* **Problem requirements**: Present each line of the entries below that holds the word "lines".
[[ Data section, beginning ]]
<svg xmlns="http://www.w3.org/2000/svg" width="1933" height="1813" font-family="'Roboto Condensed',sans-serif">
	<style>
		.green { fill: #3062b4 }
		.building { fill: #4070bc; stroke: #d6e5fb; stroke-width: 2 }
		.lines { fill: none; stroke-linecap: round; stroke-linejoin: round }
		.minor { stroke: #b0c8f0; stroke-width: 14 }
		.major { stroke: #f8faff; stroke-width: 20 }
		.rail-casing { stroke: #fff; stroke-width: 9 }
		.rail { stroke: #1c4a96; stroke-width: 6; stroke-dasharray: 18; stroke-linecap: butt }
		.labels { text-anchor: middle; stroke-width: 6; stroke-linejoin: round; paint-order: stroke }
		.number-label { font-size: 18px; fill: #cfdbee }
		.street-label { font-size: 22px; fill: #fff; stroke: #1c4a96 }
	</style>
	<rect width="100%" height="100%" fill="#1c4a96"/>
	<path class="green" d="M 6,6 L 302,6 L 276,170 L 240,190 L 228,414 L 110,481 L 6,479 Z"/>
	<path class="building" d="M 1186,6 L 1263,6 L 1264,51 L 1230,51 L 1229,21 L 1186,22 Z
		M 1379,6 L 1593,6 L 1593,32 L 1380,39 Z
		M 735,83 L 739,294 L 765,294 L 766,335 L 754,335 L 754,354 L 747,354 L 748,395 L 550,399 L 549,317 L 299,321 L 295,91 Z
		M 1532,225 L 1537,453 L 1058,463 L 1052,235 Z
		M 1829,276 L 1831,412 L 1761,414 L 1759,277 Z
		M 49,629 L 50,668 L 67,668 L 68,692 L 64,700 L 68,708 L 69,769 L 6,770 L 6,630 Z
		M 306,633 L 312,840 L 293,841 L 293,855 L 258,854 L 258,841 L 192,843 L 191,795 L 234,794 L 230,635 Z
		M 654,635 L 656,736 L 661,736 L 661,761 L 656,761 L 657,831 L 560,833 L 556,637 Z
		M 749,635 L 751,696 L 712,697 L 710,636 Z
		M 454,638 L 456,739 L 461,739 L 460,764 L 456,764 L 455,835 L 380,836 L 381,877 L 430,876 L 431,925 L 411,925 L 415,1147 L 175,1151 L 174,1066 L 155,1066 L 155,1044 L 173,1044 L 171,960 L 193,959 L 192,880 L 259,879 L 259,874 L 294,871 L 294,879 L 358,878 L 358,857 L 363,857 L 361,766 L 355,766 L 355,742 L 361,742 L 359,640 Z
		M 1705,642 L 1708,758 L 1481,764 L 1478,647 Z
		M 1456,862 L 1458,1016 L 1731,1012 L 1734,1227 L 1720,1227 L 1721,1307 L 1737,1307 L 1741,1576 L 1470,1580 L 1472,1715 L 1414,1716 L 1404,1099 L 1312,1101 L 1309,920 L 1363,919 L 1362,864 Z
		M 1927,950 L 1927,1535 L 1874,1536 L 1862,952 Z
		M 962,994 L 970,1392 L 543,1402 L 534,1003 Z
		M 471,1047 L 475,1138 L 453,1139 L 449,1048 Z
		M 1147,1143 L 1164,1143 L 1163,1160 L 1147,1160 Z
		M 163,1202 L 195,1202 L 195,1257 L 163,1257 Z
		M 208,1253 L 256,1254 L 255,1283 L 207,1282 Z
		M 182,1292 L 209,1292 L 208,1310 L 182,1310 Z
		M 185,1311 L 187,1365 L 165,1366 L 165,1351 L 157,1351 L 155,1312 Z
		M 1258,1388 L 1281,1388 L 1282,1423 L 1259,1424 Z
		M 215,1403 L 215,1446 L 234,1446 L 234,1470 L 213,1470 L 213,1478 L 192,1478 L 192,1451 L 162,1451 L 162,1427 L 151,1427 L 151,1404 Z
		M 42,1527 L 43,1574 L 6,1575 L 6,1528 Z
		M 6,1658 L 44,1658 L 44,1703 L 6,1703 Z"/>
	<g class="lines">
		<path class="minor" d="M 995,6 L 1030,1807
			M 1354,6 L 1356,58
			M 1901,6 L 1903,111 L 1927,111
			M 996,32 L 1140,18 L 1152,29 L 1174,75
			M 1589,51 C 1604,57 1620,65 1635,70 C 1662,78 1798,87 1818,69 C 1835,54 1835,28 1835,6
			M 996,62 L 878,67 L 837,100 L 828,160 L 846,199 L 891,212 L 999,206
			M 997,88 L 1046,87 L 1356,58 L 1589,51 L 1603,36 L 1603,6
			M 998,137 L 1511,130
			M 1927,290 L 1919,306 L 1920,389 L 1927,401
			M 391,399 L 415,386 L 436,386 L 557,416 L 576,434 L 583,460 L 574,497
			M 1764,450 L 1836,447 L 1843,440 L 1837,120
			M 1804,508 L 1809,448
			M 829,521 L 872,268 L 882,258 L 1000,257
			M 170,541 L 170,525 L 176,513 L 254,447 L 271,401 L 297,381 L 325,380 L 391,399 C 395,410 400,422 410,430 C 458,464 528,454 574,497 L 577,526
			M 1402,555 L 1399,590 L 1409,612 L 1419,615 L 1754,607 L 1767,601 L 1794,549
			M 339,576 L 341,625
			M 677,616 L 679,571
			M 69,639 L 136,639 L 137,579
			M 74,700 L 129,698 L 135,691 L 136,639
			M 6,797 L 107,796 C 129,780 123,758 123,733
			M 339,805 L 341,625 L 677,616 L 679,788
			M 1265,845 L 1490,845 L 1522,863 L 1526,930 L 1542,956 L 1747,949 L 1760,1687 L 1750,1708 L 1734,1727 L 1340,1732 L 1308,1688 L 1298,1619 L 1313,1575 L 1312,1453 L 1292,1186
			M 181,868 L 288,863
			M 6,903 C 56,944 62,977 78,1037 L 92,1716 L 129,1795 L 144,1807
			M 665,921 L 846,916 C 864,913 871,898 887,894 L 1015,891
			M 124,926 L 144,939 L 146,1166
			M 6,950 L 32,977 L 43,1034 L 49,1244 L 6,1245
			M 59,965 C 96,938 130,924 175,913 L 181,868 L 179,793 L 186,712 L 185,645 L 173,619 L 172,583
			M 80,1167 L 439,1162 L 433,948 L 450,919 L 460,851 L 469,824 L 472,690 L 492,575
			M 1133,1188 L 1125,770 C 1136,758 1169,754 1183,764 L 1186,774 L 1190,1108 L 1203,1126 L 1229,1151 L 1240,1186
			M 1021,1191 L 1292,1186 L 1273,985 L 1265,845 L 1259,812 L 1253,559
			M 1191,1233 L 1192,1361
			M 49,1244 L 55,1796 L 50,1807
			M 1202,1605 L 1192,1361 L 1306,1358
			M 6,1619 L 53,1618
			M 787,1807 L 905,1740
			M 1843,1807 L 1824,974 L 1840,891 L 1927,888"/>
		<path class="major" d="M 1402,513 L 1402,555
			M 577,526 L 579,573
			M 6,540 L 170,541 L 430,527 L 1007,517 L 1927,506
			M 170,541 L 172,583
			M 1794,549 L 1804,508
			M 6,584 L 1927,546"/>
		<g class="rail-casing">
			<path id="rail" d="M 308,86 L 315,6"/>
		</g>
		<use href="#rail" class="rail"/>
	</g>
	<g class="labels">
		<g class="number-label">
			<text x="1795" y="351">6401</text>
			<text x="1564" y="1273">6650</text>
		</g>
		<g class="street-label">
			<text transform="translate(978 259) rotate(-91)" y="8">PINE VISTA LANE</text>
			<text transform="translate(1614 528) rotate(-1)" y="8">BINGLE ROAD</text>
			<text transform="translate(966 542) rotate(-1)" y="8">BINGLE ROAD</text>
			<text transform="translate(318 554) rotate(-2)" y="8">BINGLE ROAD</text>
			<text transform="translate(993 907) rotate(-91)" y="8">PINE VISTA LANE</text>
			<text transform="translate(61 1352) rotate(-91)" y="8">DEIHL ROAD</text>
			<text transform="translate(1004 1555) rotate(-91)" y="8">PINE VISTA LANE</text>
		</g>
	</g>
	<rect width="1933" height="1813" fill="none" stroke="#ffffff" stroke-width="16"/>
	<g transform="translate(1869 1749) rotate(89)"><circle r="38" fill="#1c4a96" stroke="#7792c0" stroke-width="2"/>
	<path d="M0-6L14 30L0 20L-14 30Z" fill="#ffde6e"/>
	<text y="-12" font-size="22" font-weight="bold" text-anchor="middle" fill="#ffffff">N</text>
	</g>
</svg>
[[ Data section, end ]]
* **Response**:
		.lines { fill: none; stroke-linecap: round; stroke-linejoin: round }
	<g class="lines">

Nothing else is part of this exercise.